■ **Data records**:
● ● ● ● ● ● ●
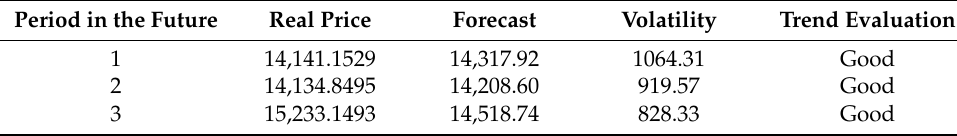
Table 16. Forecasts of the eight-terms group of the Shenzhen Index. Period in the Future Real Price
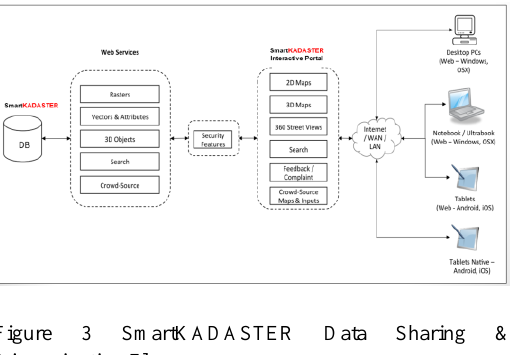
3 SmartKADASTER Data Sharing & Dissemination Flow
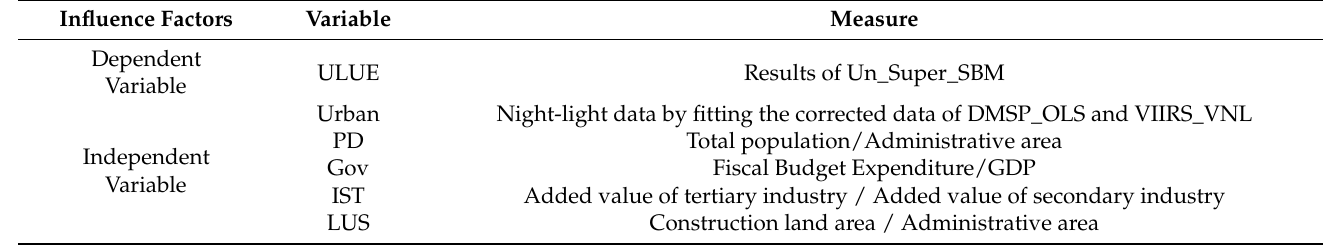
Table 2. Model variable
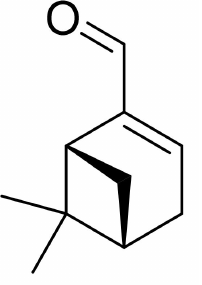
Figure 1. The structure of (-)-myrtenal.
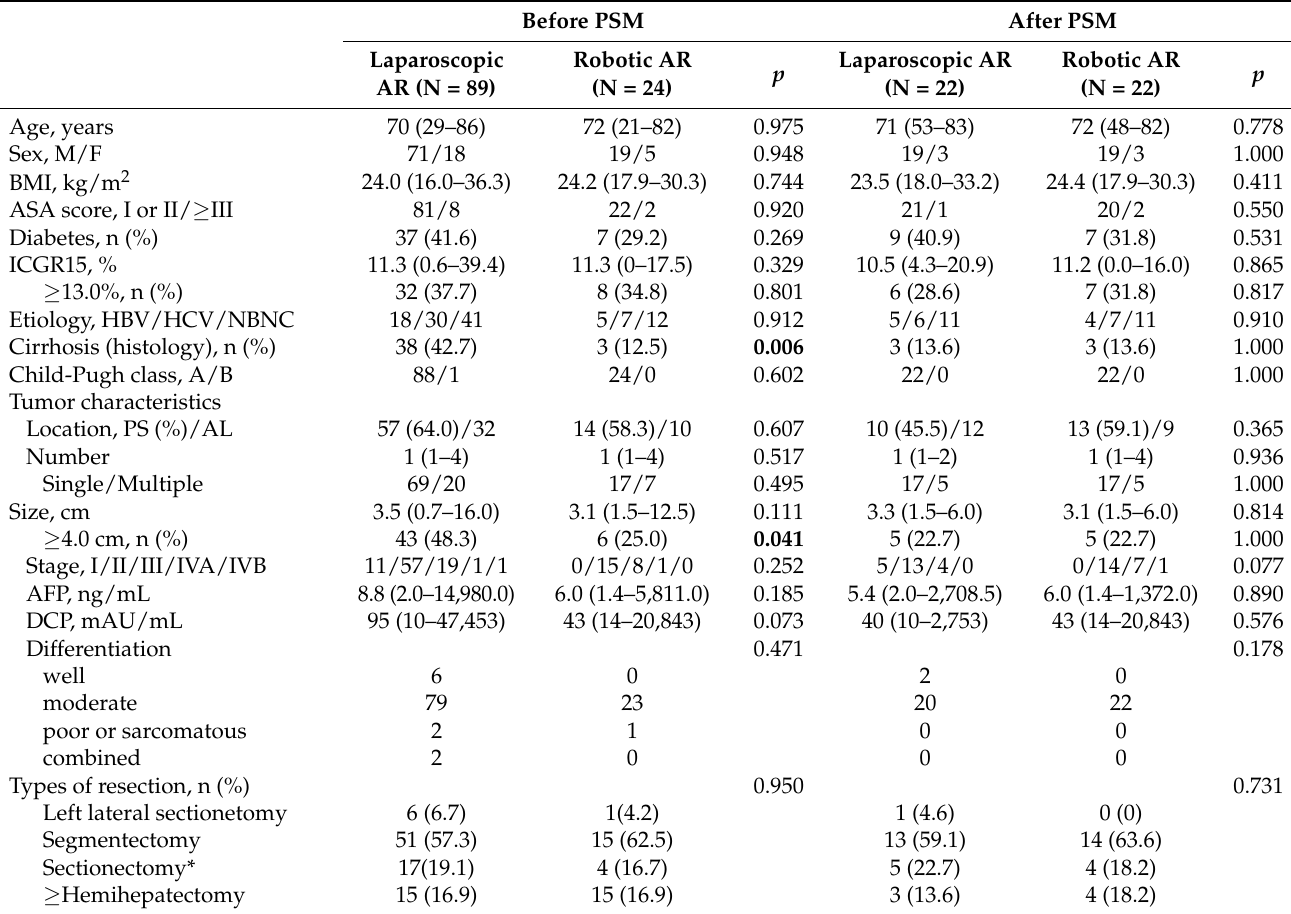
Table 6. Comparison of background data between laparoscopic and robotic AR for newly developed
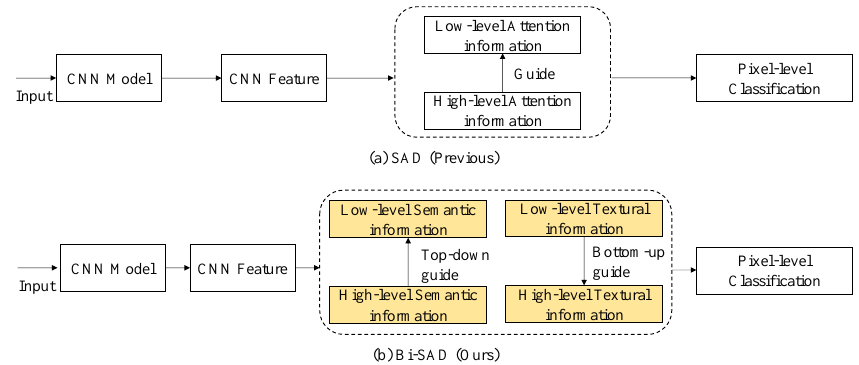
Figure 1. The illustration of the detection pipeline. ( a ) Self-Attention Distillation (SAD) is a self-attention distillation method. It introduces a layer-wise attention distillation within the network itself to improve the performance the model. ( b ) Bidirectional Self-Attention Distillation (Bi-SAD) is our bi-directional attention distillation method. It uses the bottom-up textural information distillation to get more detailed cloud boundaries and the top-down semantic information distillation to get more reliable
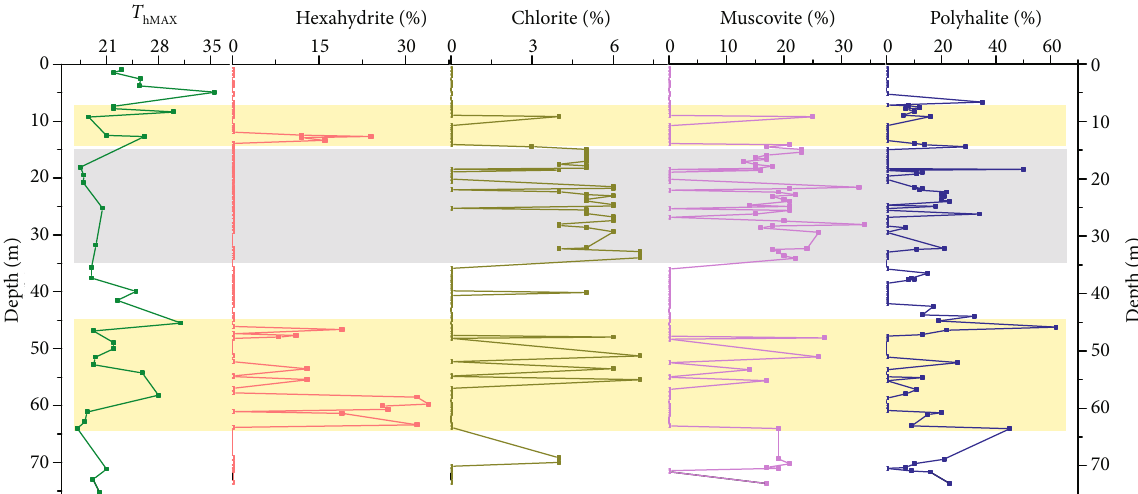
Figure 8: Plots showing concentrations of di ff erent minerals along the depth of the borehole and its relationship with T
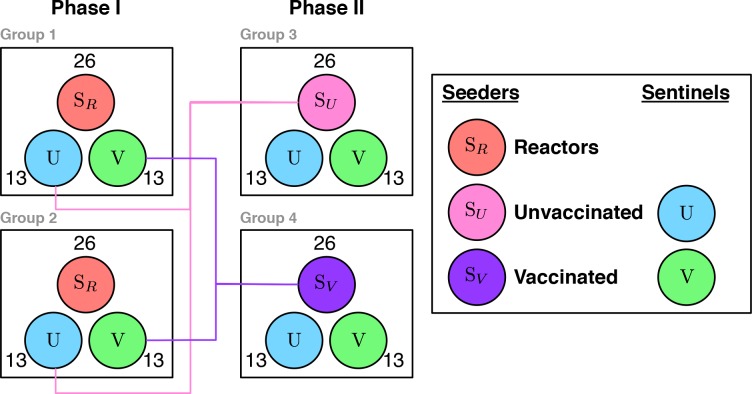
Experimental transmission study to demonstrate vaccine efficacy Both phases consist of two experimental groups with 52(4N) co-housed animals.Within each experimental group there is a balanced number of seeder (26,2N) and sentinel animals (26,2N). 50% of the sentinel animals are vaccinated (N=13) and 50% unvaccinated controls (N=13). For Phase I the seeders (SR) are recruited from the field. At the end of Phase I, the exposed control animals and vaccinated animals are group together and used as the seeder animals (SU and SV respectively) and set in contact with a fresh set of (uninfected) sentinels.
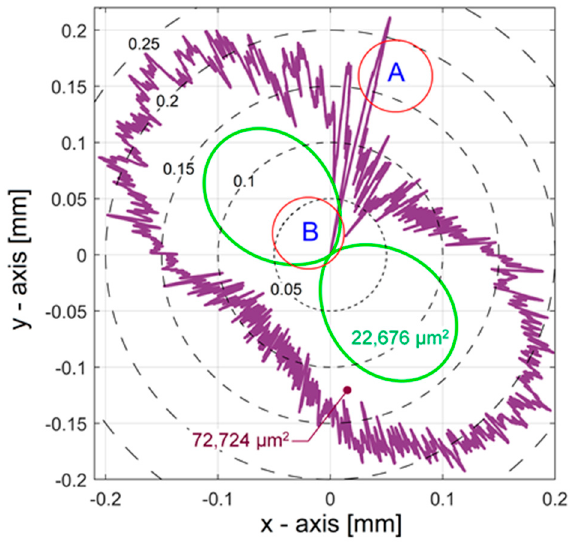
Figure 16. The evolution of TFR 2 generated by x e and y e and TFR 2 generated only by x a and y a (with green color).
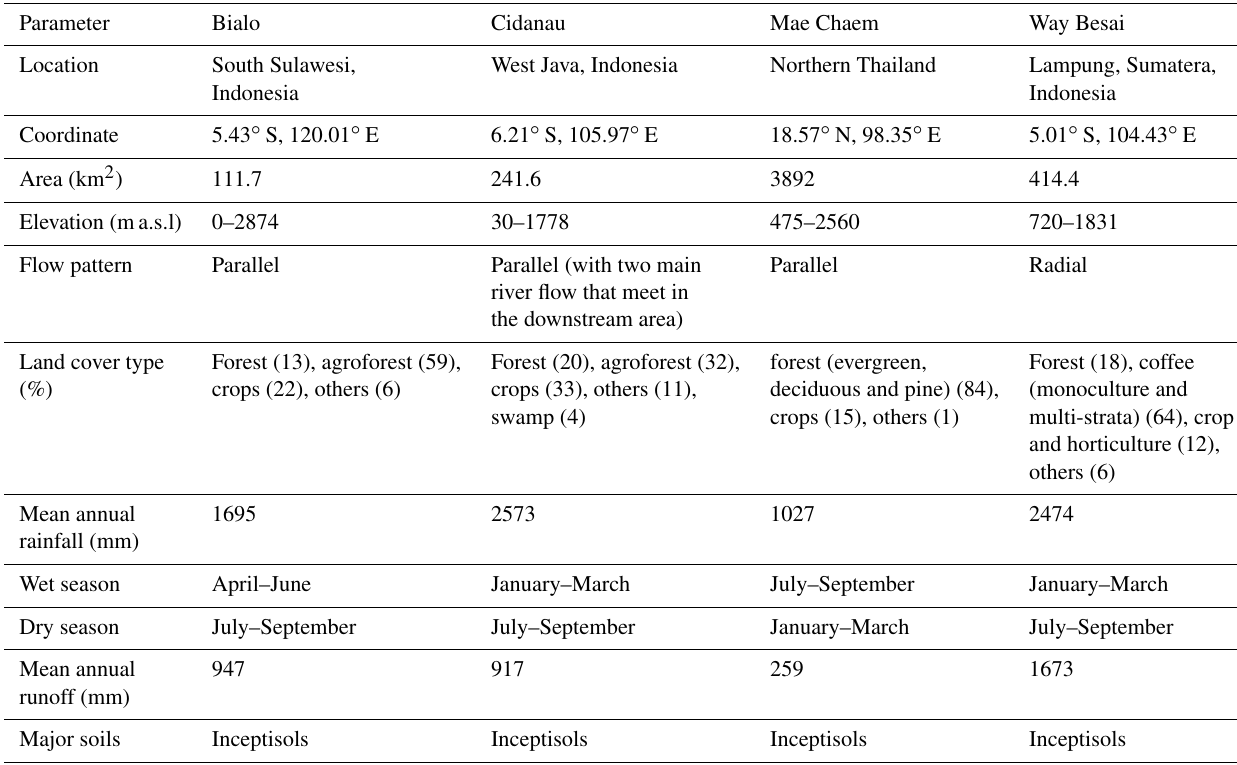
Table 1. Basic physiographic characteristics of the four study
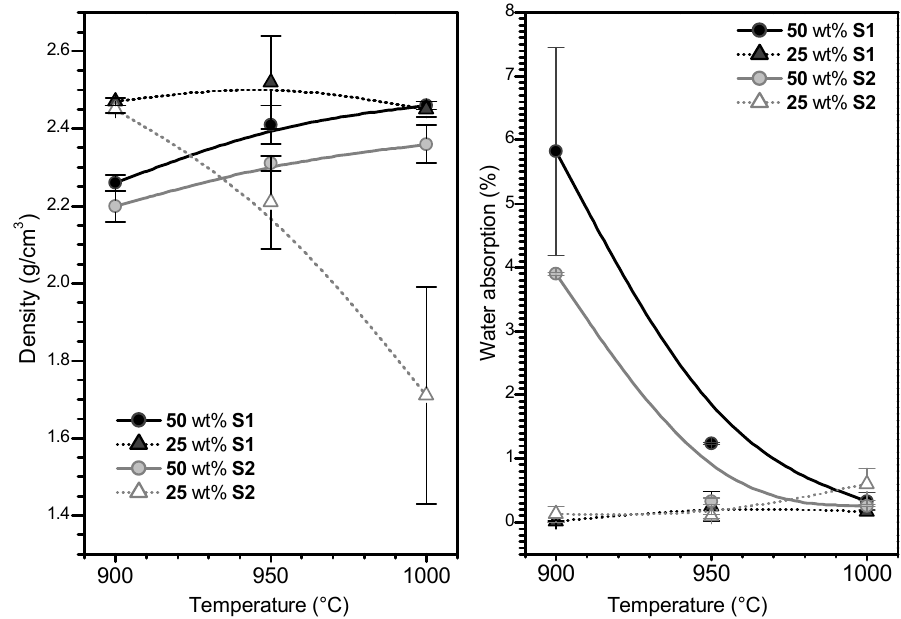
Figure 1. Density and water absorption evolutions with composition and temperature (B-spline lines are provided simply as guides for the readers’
● ● ● ● ● ● ●
Across the whole listing above, count each line in which the string "Table" occurs; respond with that number only.

■ **Written response**:
4